Schaars of niet?

Een gouden tientje dat in oplage van miljoenen is gemaakt is een stuk minder schaars dan eentje waar er slechts enkele tientallen van zijn geslagen. Moderne tien euro muntstukken zijn meestal makkelijk te verkrijgen en soms minder gewild, waardoor deze minder schaars zijn. Sommige tien gulden munten kunnen meer dan honderd jaar oud zijn, maar door de hoge oplage toch niet schaars. Voor niet-schaarse tientjes is de goudprijs leidend. Op muntveilingen wordt de geboden prijs bepaald door de vraag versus het aanbod, waarbij de zeldzaamheid in combinatie met de kwaliteit maatgevend zijn. Indien een tientje zo extreem schaars is dat deze niet of nauwelijks in de handel komt, dan is de waarde waarschijnlijk zeer hoog, maar niet goed te bepalen.

Onderstaande grafiek laat zien welke gouden tien gulden munten door hun schaarste meer opleveren dan de goudprijs. In deze grafiek hebben de duurste tientjes een grotere cirkel en staan ze hoger. De minst schaarse tientjes (dwz. die op veilingen het vaakst zijn aangeboden) zijn het lichtst gekleurd.

Aan deze grafiek is goed te zien dat de tientjes van Willem III en van Wilhelmina minder schaars en minder duur zijn dan die van de eerdere vorsten, met uitzondering van de tientjes uit 1892 en 1895. Het meest prijzig zijn de tientjes van Lodewijk Napoleon, Willem II en enkele jaartallen van Willem I.

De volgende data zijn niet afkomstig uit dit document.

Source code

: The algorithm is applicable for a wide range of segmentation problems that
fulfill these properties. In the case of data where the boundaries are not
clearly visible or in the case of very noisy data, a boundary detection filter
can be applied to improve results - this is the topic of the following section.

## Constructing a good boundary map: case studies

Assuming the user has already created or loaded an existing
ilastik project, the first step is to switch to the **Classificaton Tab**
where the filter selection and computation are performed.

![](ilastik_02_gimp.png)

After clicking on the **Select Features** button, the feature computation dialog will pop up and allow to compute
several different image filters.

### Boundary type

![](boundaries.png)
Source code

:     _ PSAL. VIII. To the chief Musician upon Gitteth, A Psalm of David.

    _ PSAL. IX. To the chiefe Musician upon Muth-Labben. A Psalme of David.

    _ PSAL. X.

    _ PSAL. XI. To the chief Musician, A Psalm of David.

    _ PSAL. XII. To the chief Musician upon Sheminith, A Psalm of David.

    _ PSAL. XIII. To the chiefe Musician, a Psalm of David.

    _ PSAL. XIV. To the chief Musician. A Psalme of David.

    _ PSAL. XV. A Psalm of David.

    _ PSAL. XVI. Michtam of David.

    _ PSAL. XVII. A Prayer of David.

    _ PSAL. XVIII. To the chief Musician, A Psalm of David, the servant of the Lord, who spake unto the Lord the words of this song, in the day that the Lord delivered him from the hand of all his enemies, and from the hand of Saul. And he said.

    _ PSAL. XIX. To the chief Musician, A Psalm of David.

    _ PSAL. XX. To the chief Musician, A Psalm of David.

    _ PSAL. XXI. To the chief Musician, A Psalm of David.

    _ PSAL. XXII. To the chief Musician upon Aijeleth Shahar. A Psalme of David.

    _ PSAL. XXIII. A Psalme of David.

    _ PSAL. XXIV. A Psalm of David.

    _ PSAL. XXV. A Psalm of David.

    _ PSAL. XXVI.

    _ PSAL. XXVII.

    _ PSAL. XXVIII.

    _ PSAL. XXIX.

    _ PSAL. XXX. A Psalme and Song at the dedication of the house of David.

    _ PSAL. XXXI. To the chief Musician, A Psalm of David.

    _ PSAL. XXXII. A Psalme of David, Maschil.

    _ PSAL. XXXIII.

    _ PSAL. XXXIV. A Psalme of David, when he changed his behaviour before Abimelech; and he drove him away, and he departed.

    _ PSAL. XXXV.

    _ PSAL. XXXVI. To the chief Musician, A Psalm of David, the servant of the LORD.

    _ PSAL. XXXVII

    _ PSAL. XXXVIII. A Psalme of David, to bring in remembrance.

Van de tientjes van 1808 en 1820 zijn momenteel geen verkoopcijfers bekend. De tientjes uit 1917 en 1926 kennen een exemplaar in schaarse kwaliteit waarvan de hoge verkoopprijs het gemiddelde omhoog trekt, waardoor dit anderszins niet-schaarse tientje in de grafiek er iets hoger uitspringt.